When you return the data, keep every word exact and include none of the images.
=== Begin Enclosure ===
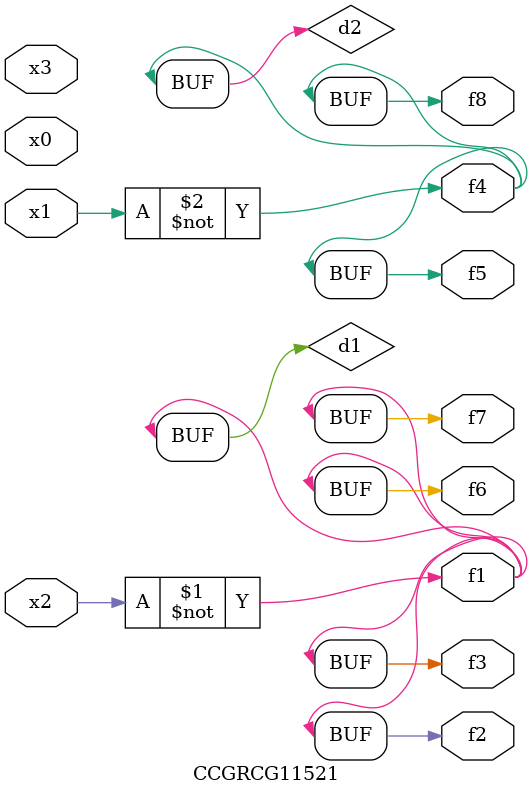
<source format=v>
module CCGRCG11521(
	input x0, x1, x2, x3,
	output f1, f2, f3, f4, f5, f6, f7, f8
);

	wire d1, d2;

	xnor (d1, x2);
	not (d2, x1);
	assign f1 = d1;
	assign f2 = d1;
	assign f3 = d1;
	assign f4 = d2;
	assign f5 = d2;
	assign f6 = d1;
	assign f7 = d1;
	assign f8 = d2;
endmodule

</source>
=== End Enclosure ===
> [Task solution]:
<source format=v>
module CCGRCG11521(
	input x0, x1, x2, x3,
	output f1, f2, f3, f4, f5, f6, f7, f8
);

	wire d1, d2;

	xnor (d1, x2);
	not (d2, x1);
	assign f1 = d1;
	assign f2 = d1;
	assign f3 = d1;
	assign f4 = d2;
	assign f5 = d2;
	assign f6 = d1;
	assign f7 = d1;
	assign f8 = d2;
endmodule

</source>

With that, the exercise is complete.